[Pose landmark coordinates]
++++

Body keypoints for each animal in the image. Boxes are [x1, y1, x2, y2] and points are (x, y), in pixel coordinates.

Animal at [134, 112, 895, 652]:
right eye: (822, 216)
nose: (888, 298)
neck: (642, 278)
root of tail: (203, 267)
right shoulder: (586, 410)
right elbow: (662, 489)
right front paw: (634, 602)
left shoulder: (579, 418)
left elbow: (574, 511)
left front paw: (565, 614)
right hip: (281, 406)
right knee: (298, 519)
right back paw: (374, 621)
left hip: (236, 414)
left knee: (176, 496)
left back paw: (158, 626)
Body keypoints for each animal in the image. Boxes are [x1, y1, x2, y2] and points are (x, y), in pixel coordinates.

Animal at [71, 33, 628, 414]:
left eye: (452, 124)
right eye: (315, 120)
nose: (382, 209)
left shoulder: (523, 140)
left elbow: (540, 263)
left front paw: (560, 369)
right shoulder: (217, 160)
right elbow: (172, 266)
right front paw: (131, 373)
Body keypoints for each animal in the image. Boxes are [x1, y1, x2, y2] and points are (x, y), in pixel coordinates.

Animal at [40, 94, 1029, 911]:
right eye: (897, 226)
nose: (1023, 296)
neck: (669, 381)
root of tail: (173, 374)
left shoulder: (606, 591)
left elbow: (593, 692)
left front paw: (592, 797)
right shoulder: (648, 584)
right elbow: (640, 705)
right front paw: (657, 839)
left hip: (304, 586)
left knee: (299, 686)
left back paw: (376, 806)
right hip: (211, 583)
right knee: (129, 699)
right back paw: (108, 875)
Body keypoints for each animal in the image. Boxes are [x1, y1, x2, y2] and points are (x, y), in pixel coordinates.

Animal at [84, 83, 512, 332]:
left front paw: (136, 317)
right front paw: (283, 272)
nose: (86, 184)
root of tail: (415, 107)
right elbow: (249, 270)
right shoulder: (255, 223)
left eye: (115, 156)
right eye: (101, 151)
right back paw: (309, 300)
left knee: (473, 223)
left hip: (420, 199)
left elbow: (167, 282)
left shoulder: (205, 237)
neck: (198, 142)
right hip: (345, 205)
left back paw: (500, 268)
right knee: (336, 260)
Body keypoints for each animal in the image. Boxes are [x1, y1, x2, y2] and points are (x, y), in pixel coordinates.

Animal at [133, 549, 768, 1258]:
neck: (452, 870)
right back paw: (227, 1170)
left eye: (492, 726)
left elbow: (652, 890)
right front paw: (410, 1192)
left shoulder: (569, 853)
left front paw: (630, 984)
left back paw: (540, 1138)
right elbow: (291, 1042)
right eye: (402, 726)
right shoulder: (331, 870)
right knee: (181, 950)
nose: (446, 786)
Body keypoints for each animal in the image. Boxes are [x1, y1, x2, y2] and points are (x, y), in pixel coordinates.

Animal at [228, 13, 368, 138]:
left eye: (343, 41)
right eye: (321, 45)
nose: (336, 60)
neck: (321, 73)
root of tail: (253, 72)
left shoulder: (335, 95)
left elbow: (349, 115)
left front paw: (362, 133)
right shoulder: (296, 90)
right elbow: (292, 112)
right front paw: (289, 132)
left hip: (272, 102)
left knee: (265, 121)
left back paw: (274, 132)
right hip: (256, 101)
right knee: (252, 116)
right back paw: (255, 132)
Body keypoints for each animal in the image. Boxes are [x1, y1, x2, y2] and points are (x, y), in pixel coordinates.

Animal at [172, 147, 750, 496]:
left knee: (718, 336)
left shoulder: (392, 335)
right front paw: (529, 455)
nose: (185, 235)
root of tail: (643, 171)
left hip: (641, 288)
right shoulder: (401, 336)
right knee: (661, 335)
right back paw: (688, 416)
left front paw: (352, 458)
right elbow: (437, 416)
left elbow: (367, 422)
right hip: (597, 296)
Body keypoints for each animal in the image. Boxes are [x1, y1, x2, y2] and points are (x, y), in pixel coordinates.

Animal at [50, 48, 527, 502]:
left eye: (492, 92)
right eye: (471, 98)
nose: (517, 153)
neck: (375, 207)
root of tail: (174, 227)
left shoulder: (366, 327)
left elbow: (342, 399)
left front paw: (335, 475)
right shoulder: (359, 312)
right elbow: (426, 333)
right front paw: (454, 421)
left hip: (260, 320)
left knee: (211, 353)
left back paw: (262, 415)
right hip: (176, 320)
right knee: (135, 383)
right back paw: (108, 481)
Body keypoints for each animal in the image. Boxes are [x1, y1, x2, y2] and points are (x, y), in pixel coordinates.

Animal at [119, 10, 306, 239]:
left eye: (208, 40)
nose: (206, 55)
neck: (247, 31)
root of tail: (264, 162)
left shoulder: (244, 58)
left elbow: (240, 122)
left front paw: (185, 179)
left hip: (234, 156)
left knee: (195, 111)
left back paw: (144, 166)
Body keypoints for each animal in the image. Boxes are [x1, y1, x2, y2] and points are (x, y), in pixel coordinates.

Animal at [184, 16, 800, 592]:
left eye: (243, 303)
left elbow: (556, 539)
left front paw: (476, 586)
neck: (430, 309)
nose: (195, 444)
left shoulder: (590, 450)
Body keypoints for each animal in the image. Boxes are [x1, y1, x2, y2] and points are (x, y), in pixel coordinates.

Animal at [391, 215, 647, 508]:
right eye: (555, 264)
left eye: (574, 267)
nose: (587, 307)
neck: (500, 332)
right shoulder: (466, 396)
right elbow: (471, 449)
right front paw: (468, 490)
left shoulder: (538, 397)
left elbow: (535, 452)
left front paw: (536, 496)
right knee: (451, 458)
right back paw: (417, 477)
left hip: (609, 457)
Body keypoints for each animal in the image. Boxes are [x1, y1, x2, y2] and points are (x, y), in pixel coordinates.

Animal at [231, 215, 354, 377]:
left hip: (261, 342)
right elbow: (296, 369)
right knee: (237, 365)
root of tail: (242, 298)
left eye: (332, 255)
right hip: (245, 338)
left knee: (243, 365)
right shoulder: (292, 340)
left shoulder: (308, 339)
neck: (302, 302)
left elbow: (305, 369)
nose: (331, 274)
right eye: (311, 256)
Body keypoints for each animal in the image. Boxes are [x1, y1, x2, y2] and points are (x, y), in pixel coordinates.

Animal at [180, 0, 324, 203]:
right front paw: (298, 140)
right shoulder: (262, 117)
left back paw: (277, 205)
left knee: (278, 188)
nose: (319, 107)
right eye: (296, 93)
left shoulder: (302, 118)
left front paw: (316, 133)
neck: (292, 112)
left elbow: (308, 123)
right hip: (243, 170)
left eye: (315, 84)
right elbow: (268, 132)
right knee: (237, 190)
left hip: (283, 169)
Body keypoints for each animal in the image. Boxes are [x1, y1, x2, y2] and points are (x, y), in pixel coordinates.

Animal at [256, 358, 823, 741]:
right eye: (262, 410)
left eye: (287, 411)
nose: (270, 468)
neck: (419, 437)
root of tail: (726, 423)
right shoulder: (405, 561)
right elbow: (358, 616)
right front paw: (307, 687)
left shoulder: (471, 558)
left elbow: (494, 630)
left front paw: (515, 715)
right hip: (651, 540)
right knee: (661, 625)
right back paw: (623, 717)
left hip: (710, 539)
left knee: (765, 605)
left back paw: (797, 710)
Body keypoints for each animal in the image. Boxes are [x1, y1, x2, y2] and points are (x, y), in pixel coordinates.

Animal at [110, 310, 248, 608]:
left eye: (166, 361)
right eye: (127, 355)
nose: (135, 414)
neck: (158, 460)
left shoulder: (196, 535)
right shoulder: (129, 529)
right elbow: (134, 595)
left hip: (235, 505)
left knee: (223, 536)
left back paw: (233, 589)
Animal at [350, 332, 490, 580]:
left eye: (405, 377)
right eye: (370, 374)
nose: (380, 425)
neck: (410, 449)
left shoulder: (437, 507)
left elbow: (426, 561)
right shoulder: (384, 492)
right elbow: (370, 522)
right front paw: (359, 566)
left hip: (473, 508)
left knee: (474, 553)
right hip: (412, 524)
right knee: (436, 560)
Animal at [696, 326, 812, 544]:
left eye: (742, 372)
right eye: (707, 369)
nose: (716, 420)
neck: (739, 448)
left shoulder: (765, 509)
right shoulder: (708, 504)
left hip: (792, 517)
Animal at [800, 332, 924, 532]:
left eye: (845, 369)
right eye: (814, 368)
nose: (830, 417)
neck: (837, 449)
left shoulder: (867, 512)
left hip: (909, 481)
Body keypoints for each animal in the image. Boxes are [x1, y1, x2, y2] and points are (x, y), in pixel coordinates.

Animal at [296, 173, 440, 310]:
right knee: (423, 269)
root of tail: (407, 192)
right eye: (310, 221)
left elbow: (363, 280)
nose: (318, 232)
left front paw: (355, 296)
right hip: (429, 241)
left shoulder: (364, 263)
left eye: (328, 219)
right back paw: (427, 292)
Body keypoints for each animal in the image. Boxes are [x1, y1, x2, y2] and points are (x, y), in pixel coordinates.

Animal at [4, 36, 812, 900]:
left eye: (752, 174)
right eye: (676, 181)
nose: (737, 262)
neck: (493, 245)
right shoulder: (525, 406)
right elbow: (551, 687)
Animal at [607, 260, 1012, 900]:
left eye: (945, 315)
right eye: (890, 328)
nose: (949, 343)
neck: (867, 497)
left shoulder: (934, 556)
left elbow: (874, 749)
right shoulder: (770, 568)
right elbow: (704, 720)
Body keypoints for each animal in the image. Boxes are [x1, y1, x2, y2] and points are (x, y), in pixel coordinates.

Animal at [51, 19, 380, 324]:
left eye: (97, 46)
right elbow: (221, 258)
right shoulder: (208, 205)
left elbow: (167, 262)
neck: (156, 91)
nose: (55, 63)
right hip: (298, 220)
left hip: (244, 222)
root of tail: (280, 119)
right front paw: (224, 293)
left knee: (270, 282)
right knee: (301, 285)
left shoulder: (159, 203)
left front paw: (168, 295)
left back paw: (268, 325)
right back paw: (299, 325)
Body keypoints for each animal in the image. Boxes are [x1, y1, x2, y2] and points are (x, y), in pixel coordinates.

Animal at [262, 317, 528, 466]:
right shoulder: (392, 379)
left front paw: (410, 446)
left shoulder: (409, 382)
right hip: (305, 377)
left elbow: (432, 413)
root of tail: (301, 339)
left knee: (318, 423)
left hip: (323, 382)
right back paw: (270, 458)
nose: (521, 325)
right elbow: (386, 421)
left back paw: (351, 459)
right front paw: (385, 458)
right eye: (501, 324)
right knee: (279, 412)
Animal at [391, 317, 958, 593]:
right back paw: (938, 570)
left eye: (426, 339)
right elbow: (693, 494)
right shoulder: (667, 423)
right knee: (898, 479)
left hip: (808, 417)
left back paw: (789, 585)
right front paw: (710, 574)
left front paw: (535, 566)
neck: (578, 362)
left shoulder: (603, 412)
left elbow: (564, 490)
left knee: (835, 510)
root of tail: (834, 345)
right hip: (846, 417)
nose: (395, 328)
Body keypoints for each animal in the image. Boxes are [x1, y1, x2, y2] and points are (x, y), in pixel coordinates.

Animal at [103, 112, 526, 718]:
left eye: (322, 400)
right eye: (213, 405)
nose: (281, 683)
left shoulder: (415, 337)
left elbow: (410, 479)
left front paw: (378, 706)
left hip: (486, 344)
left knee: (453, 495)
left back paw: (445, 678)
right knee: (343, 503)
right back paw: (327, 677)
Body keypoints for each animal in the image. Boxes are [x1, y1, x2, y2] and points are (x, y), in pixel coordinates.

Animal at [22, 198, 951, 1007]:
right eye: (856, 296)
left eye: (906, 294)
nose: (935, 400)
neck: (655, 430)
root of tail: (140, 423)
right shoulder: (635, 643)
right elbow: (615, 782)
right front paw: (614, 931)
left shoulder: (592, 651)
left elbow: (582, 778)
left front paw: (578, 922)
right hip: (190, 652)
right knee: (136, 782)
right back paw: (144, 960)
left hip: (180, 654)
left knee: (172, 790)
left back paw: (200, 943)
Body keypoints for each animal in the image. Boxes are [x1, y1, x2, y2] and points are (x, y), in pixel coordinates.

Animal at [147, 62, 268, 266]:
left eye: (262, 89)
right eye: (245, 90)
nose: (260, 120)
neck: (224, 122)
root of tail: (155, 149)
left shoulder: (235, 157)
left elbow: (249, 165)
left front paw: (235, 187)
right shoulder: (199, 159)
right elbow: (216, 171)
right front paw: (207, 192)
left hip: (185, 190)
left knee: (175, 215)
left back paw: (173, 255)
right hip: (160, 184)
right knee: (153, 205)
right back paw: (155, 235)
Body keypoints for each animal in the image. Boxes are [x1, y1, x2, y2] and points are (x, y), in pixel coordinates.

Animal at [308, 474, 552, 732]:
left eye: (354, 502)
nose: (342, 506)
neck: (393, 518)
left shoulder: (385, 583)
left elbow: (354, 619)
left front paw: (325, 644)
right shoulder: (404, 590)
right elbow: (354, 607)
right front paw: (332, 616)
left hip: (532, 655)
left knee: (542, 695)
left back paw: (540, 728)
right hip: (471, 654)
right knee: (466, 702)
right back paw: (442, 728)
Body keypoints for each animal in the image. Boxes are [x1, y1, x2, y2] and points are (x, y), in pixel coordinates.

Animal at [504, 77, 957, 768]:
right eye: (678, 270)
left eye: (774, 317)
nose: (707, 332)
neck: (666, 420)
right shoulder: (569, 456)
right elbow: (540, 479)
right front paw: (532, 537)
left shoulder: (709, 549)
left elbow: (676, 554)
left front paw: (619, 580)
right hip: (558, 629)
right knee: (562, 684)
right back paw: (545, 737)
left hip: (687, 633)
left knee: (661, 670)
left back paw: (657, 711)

++++

__ASSIGNED TASK__
After locating the line holding "left eye: (115, 156)" above, output exactly that line and every line after it through the line holding "left shoulder: (335, 95)". Include nothing else.

__RESULT OF THE TASK__
left eye: (115, 156)
right eye: (101, 151)
right back paw: (309, 300)
left knee: (473, 223)
left hip: (420, 199)
left elbow: (167, 282)
left shoulder: (205, 237)
neck: (198, 142)
right hip: (345, 205)
left back paw: (500, 268)
right knee: (336, 260)
Body keypoints for each animal in the image. Boxes are [x1, y1, x2, y2] and points are (x, y), in pixel coordinates.

Animal at [133, 549, 768, 1258]:
neck: (452, 870)
right back paw: (227, 1170)
left eye: (492, 726)
left elbow: (652, 890)
right front paw: (410, 1192)
left shoulder: (569, 853)
left front paw: (630, 984)
left back paw: (540, 1138)
right elbow: (291, 1042)
right eye: (402, 726)
right shoulder: (331, 870)
right knee: (181, 950)
nose: (446, 786)
Body keypoints for each animal in the image. Boxes are [x1, y1, x2, y2] and points are (x, y), in pixel coordinates.

Animal at [228, 13, 368, 138]:
left eye: (343, 41)
right eye: (321, 45)
nose: (336, 60)
neck: (321, 73)
root of tail: (253, 72)
left shoulder: (335, 95)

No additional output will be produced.